Functional brain imaging techniques that rely on scalp recording sensors require accurate and stable co-registration algorithms for correct alignment to anatomical locations. An automatic algorithm is desirable in order to avoid human errors and time-consuming procedures. We considered two (nonmutually exclusive) algorithms: fiducial alignment and iterative surface-fitting procedures. Fiducial alignment is simple, but it is not automatic and has low accuracy ($\text{average errors}=9\text{\hspace{0.17em}}\text{\hspace{0.17em}}\mathrm{mm}$). Surface-fitting algorithms (LMA and ICP2P) are more accurate ($\text{average errors}=3\text{\hspace{0.17em}}\text{\hspace{0.17em}}\mathrm{mm}$). However, they rely on iterative procedures, which require accurate scalp representations, an initial guess, and a dense and uniform sampling of the head surface (250 to 300 digitized points). There were trade-offs between LMA and ICP2P: compared to LMA, ICP2P was less robust to correlated noise and sampling strategies, but less sensitive to the accuracy of the initial guess, to the point that it could be based on a completely automated procedure.

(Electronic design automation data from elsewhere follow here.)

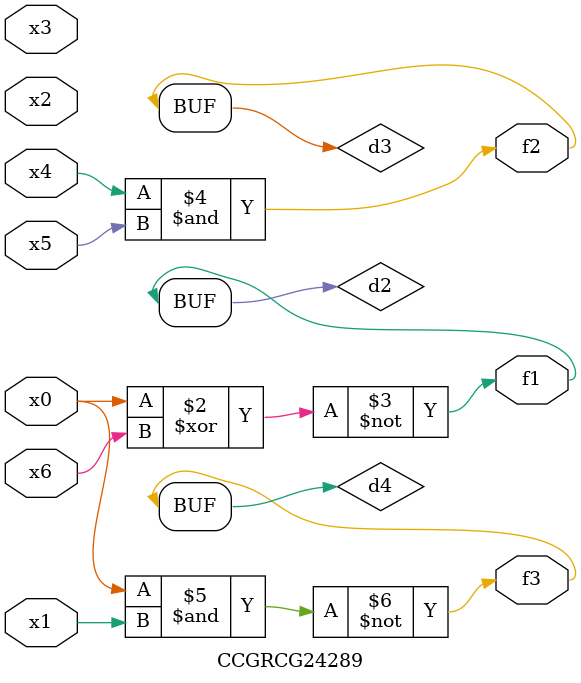
<source format=v>
module CCGRCG24289(
	input x0, x1, x2, x3, x4, x5, x6,
	output f1, f2, f3
);

	wire d1, d2, d3, d4;

	nor (d1, x0);
	xnor (d2, x0, x6);
	and (d3, x4, x5);
	nand (d4, x0, x1);
	assign f1 = d2;
	assign f2 = d3;
	assign f3 = d4;
endmodule

</source>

Considering the intrinsic spatial resolution of HD-DOT data, surface-fitting algorithms may be particularly useful to reduce co-registration errors.

## Acknowledgments

This work was supported by grant 5R56MH097973 (Dr. Gratton and Dr. Fabiani, PIs). None of the authors has any financial or other conflicts of interest regarding the methods and procedures reported in this paper.

## References

## Biography

**Antonio M. Chiarelli** is a research associate in the Cognitive Neuroimaging Lab at the Beckman Institute at the University of Illinois. He received his BS and MS degrees in physics engineering, optics and photonics from the Milan Polytechnic in Milan, Italy, in 2006 and 2009. In 2013, he received his PhD degree in neuroimaging technologies from the University of G. D’Annunzio in Chieti-Pescara, Italy. His research interests focus on functional optical brain imaging methods (including hardware, analytic developments, and applications).

**Edward L. Maclin** received his PhD degree from New York University in 1983. He is a research assistant professor at the Beckman Institute, University of Illinois. Following his postdoctoral fellowship at Mount Sinai Hospital/CUNY, he directed the electrophysiology laboratory in the Department of Biological Psychiatry at the New York State Psychiatric Institute/Columbia University. From 1989 to 1997, he was a technical director of the Center for Magnetoencephalography at the Albuquerque Veterans Medical Center. He joined the Cognitive Neuroimaging Laboratory in 1997.

**Kathy A. Low** received her PhD degree from the University of Missouri in 1997. She has extensive experience in multimodal imaging, including diffuse optical imaging, electrophysiology, and structural and functional MRI techniques. For the past 13 years, she has served as a senior research scientist in the Cognitive Neuroimaging Lab, coordinating and implementing many large-scale multimodal imaging studies involving participants from infants to old age.

**Monica Fabiani** is a professor of psychology and neuroscience at the University of Illinois, and a faculty member at the Beckman Institute. She received her PhD degree in biological psychology from the University of Illinois (1990). She co-chaired the Biological Intelligence Group at the Beckman Institute (2005 to 2010) and was the president of the Society for Psychophysiological Research (2007 to 2008). She is the editor of the journal *Psychophysiology* and a fellow of the Association for Psychological Science.

**Gabriele Gratton** receive his MD degree from the University of Rome in 1980 and his PhD degree from the University of Illinois in 1991. He is a professor of psychology and neuroscience at the University of Illinois. He received the Provost Outstanding Junior Faculty Research Award from the University of Missouri and the Early Career Award from the Society for Psychophysiological Research (SPR). He is a fellow of the Association for Psychological Science and was the president of SPR in 2010.